#### Source ####
- Born: Bankole Ajibabi Omotoso 21 April 1943 Akure, Colony and Protectorate of Nigeria
- Died: 19 July 2023 (aged 80) Johannesburg, South Africa
- Other names: Kole Omotoso; Bankole Omotoso
- Education: King's College, Lagos; University of Ibadan; University of Edinburgh; American University in Cairo
- Occupations: Writer, public intellectual
- Notable work: Just Before Dawn (1988); Season of Migration to the South (1994)
- Children: Incl. Akin Omotoso and Yewande Omotoso

= Kole Omotoso =

Nigerian writer (1943–2023)

Bankole Ajibabi Omotoso (21 April 1943 – 19 July 2023), also known as Kole Omotoso, was a Nigerian writer and intellectual best known for his works of fiction and in South Africa as the "Yebo Gogo man" in adverts for the telecommunications company Vodacom. His written work is known for its dedication and commitment to fusing a socio-political reappraisal of Africa and respect for human dignity into most of his works.

==Early life and education==
Kole Omotoso was born into a Yoruba family in Akure, Ondo State, Colony and Protectorate of Nigeria. He was raised by his mother and maternal grandparents after the death of his father. The events of his early childhood contributed a great deal to his development as a man and also as a writer. Omotoso was educated at King's College, Lagos, going on to earn a degree from the University of Ibadan in 1969. He won a scholarship to study for a doctorate in Arabic Literature at the University of Edinburgh and the American University in Cairo, Egypt, writing his thesis on the modern Arabic writer Ahmad Ba-Kathir.
####
## Do this
Revise the passage of the Kole Omotoso biography between "Nigerian writer (1943–2023)" and "of his works.", inclusive, changing "adverts" to "advertisements". None of the items are needed for this work.
#### Data ####
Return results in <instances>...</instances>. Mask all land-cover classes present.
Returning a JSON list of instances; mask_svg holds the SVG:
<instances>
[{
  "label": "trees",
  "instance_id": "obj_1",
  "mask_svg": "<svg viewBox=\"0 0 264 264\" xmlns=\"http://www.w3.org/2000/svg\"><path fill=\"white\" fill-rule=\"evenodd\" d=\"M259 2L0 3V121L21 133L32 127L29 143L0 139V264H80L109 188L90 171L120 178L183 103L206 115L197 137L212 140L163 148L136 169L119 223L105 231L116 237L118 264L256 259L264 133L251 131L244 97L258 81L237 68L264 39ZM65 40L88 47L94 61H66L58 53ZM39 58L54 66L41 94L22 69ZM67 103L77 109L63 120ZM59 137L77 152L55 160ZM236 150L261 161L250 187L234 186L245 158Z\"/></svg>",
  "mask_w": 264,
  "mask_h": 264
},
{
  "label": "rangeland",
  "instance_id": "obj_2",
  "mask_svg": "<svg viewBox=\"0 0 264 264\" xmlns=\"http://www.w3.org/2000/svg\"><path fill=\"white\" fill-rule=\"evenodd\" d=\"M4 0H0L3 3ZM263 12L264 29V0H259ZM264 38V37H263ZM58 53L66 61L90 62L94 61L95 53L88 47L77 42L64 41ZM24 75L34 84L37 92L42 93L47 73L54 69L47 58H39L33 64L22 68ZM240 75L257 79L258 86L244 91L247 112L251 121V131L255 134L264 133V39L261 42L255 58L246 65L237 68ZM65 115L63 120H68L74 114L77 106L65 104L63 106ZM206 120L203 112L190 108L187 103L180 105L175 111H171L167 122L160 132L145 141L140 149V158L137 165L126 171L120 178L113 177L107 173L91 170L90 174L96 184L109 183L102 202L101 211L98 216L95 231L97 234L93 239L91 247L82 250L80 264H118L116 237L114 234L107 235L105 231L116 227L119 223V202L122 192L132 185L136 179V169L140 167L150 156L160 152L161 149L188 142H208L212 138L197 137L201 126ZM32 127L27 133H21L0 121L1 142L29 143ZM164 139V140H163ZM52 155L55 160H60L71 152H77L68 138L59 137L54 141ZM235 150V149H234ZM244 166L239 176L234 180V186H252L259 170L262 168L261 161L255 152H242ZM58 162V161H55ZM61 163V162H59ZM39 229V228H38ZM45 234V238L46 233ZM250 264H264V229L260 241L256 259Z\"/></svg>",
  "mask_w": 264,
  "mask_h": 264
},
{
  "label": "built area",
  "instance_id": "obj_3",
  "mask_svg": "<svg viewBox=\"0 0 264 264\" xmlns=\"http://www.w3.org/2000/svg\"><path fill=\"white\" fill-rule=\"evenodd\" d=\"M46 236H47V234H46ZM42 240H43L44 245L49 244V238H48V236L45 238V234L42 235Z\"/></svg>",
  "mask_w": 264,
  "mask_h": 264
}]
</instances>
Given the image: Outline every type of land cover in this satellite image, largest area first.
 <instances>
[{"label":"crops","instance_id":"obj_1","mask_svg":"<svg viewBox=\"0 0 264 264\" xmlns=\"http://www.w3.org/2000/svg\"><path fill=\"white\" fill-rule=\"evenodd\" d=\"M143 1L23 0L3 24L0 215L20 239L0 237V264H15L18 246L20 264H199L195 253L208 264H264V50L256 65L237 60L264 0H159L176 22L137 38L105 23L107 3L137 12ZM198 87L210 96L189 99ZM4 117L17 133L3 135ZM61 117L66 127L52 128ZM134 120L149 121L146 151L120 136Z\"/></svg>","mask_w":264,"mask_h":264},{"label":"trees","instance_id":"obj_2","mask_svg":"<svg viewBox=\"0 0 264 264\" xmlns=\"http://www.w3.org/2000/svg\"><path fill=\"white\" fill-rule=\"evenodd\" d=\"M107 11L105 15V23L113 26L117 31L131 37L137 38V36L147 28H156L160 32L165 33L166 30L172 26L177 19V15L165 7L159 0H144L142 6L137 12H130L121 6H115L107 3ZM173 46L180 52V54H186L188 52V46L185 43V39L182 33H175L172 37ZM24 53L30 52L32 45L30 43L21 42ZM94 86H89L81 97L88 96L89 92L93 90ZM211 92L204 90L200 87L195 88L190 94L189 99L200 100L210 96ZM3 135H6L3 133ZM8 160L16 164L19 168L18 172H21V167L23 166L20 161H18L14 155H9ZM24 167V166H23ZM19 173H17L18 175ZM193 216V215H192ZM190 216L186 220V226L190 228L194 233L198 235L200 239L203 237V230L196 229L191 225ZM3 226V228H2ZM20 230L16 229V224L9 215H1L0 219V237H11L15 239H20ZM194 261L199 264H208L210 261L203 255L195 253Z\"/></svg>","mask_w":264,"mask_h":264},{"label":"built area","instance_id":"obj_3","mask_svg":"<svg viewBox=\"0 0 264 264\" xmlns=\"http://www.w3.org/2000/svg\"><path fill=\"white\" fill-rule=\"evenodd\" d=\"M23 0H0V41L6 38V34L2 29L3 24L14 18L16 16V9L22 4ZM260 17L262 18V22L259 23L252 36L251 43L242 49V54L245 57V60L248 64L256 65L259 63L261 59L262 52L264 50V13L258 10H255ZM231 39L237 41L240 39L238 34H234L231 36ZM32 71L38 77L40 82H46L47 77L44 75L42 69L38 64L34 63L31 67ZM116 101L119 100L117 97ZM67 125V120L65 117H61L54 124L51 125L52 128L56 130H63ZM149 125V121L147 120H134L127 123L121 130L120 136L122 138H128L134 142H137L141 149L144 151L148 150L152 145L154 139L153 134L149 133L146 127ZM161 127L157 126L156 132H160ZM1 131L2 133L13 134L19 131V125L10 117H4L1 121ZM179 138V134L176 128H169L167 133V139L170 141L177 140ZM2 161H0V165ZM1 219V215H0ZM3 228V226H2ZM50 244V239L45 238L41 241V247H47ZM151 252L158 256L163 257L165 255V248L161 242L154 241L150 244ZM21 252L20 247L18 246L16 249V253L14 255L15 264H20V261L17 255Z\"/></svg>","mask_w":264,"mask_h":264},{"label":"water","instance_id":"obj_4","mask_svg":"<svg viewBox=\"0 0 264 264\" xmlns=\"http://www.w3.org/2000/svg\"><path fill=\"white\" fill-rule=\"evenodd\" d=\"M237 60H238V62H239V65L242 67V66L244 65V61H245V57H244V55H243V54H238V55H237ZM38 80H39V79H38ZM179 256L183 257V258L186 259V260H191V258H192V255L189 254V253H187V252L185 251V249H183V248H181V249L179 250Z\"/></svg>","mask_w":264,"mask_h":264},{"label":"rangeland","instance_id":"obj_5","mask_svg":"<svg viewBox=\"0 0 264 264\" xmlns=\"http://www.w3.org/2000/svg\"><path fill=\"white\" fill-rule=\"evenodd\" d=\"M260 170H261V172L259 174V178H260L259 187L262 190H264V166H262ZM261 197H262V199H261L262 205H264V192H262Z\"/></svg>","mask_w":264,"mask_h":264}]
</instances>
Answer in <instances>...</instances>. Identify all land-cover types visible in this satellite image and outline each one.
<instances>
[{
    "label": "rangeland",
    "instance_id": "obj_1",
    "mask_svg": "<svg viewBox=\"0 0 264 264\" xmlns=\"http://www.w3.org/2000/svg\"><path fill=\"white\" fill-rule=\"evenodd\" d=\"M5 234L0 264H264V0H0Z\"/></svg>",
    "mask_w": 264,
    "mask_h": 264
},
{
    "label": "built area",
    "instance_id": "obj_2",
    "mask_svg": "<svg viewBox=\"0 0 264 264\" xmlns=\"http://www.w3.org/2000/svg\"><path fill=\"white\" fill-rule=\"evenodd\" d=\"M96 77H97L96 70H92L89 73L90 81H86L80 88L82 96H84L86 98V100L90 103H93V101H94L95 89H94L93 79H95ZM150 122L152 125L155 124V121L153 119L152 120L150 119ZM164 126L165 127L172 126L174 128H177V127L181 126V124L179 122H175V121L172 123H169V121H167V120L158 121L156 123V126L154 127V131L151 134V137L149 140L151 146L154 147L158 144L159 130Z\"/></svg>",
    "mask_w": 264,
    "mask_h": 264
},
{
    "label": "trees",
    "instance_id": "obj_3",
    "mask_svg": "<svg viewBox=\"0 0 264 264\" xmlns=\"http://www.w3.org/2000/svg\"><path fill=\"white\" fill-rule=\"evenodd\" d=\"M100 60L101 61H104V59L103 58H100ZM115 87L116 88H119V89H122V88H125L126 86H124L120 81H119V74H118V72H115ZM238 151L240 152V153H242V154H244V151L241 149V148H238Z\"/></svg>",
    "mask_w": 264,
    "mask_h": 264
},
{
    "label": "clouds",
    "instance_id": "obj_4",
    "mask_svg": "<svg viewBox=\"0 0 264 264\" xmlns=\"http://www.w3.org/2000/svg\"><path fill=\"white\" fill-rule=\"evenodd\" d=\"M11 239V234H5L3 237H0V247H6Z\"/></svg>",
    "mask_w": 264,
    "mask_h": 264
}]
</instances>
####
#### Data ####
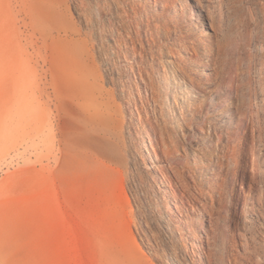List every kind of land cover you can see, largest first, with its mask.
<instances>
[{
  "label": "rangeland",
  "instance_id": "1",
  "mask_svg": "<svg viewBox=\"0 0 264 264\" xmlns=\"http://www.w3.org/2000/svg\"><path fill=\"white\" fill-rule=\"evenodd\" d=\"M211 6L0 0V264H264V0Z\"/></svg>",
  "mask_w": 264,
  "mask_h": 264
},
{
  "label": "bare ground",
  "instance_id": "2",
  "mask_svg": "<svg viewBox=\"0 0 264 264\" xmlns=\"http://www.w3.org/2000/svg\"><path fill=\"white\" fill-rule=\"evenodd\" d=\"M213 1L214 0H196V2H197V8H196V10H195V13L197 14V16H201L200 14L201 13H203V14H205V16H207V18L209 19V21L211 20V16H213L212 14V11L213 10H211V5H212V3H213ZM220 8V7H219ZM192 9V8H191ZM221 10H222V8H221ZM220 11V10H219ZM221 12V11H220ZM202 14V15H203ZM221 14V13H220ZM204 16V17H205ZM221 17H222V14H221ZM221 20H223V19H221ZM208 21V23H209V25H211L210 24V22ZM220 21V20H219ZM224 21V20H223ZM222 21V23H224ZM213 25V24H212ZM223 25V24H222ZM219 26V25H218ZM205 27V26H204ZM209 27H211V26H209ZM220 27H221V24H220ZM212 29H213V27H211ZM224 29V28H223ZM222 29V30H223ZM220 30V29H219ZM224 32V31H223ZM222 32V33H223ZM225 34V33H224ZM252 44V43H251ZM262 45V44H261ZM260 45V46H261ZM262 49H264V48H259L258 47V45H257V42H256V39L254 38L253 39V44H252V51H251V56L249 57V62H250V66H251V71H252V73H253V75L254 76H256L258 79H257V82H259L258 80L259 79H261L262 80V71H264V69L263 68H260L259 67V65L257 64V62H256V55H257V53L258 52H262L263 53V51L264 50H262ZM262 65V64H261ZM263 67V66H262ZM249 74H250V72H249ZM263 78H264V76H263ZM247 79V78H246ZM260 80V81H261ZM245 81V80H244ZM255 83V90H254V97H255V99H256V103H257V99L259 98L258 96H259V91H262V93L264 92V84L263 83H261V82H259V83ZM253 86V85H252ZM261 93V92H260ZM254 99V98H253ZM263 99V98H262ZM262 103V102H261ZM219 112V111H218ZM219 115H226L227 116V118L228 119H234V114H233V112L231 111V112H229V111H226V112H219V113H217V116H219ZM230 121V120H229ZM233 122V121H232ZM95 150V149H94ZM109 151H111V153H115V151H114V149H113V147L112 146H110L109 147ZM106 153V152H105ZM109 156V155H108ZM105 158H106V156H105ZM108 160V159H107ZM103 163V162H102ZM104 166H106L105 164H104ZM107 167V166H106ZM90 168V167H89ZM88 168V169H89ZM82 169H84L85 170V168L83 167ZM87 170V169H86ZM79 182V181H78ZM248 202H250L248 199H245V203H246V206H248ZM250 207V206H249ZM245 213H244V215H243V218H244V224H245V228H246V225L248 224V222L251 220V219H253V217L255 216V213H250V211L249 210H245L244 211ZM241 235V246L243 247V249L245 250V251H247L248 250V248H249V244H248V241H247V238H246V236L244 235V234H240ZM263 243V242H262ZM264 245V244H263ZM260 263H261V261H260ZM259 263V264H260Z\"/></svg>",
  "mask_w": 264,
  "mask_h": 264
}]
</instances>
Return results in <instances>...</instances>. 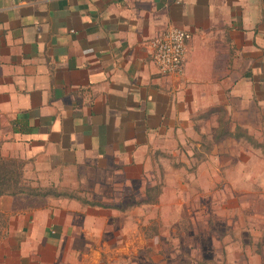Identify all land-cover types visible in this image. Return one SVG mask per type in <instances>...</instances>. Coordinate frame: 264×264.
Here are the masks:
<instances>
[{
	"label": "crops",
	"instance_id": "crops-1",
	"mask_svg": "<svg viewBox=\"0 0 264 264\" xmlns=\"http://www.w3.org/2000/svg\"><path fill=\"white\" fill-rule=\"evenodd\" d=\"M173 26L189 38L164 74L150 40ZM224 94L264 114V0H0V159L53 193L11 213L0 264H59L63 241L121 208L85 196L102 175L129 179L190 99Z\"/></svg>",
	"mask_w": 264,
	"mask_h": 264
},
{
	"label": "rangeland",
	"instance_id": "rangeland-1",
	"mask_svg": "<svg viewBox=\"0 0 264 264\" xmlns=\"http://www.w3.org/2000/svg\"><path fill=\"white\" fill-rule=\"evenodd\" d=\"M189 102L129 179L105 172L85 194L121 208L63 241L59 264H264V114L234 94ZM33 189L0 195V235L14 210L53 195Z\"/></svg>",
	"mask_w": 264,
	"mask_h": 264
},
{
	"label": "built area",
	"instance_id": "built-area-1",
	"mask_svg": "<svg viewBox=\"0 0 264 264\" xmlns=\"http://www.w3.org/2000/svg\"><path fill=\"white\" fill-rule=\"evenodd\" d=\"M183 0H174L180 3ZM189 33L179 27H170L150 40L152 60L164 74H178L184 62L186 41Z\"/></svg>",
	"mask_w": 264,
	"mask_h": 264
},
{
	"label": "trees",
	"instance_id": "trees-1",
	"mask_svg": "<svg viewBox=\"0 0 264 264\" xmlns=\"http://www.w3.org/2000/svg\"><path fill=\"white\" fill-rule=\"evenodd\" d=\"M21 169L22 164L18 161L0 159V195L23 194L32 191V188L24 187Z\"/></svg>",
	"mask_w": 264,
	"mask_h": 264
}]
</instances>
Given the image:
####
#### Data ####
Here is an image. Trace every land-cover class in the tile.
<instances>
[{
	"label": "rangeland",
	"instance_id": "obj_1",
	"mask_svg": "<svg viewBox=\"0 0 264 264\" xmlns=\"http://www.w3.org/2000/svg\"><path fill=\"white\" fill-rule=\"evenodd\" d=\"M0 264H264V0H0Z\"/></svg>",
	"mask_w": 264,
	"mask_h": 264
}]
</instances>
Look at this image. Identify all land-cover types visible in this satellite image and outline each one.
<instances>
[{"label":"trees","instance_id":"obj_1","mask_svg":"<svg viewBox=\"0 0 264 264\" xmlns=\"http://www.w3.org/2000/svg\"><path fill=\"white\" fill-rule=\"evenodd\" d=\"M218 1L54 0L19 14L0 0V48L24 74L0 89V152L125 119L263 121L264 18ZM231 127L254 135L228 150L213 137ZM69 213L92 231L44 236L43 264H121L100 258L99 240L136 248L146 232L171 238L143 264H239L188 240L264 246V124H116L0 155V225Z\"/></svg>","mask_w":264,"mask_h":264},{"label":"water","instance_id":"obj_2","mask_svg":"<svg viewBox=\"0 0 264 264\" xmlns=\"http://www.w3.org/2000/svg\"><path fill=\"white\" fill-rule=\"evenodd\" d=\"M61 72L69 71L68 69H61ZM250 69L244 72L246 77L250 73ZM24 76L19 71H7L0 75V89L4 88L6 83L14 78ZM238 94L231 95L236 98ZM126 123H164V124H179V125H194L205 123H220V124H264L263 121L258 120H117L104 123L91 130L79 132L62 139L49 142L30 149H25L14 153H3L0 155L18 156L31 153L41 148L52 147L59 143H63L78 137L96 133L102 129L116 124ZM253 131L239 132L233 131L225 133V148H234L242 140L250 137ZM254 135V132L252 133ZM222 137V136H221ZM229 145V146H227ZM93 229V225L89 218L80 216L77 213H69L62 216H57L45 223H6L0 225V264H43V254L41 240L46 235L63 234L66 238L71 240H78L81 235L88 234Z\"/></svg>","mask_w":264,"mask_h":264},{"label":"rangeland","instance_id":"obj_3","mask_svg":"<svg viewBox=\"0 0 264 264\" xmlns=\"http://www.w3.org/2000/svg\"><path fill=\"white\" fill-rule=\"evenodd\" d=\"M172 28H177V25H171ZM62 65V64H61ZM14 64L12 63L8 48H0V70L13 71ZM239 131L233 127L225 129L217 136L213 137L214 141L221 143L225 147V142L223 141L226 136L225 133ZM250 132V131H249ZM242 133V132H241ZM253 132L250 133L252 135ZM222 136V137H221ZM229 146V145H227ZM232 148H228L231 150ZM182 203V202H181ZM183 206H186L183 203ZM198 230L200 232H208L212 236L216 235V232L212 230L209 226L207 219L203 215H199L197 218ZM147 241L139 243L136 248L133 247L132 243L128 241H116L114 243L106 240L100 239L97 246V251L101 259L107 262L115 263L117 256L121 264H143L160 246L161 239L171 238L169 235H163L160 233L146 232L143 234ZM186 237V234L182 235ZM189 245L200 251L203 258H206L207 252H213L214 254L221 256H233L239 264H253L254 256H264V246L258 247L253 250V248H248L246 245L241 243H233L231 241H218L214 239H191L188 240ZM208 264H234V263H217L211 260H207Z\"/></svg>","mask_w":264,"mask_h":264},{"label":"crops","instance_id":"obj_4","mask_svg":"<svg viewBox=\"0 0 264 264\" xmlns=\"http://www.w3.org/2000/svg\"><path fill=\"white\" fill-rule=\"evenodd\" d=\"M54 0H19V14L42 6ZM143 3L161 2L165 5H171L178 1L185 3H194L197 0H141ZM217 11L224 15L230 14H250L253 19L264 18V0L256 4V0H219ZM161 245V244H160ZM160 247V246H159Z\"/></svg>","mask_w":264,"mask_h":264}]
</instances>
####
## In response
Nigerian writer (1943–2023)

Bankole Ajibabi Omotoso (21 April 1943 – 19 July 2023), also known as Kole Omotoso, was a Nigerian writer and intellectual best known for his works of fiction and in South Africa as the "Yebo Gogo man" in advertisements for the telecommunications company Vodacom. His written work is known for its dedication and commitment to fusing a socio-political reappraisal of Africa and respect for human dignity into most of his works.